▸ Exercises
A) In the article on property after liquidation, substitute "administrator" for "liquidator" in the passage starting at "Property after liquidation" and ending at "by the liquidator.", and write out that passage.
B) Decide whether each statement agrees with the article on property after liquidation, answering yes or no and quoting the words that settle it: (i) If no decision on distributing the property was made before dissolution, the liquidator makes it. (ii) When no entitled persons can be identified, the property passes to the state. (iii) The municipality that receives the property may use it for any purpose it chooses.

▸ Selected passage
Property after liquidation

Article 15

  1. The distribution of the property remaining after the satisfaction of creditors shall be determined in compliance with the statute, the articles of association or the supreme body of the non-profit legal entity, unless otherwise provided in this Act. Where no decision to that effect has been taken prior to the dissolution, such decision shall be made by the liquidator.
  2. Where there are no persons in existence under paragraph (1), or where they cannot be identified, the property shall be delivered into possession of the municipality by domicile of the non-profit legal entity. The municipality shall be bound to use the property for purposes approximating to the maximum possible the objectives of the dissolved non-profit legal entity.
  3. The property under the preceding paragraphs may not be distributed, sold or assigned in any way whatsoever to liquidator appointed beyond the circle of persons under paragraph (2), except for valuable consideration due thereto.

▸ Information given
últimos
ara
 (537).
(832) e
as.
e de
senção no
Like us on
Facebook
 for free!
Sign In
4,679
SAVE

---

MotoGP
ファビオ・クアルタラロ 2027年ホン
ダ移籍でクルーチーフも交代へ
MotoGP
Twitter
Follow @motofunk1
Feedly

▸ Set of answers
A)
Property after liquidation

Article 15

  1. The distribution of the property remaining after the satisfaction of creditors shall be determined in compliance with the statute, the articles of association or the supreme body of the non-profit legal entity, unless otherwise provided in this Act. Where no decision to that effect has been taken prior to the dissolution, such decision shall be made by the administrator.

B)
(i) Yes: "Where no decision to that effect has been taken prior to the dissolution, such decision shall be made by the liquidator."
(ii) No: "the property shall be delivered into possession of the municipality by domicile of the non-profit legal entity."
(iii) No: "The municipality shall be bound to use the property for purposes approximating to the maximum possible the objectives of the dissolved non-profit legal entity."